··· Source material

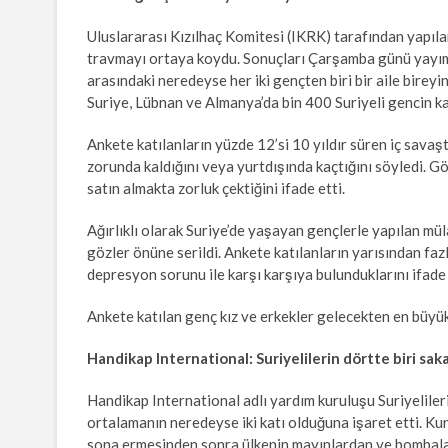
Uluslararası Kızılhaç Komitesi (IKRK) tarafından yapıla
travmayı ortaya koydu. Sonuçları Çarşamba günü yayım
arasındaki neredeyse her iki gençten biri bir aile birey
Suriye, Lübnan ve Almanya’da bin 400 Suriyeli gencin kat
Ankete katılanların yüzde 12’si 10 yıldır süren iç savaşt
zorunda kaldığını veya yurtdışında kaçtığını söyledi. G
satın almakta zorluk çektiğini ifade etti.
Ağırlıklı olarak Suriye’de yaşayan gençlerle yapılan mü
gözler önüne serildi. Ankete katılanların yarısından faz
depresyon sorunu ile karşı karşıya bulunduklarını ifade 
Ankete katılan genç kız ve erkekler gelecekten en büyük 
Handikap International: Suriyelilerin dörtte biri saka
Handikap International adlı yardım kuruluşu Suriyelileri
ortalamanın neredeyse iki katı olduğuna işaret etti. Ku
sona ermesinden sonra ülkenin mayınlardan ve bombalar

······

▶ [Job item]
Reproduce each line from the records that contains the word "etti".

▶ [Written answer]
satın almakta zorluk çektiğini ifade etti.
ortalamanın neredeyse iki katı olduğuna işaret etti. Ku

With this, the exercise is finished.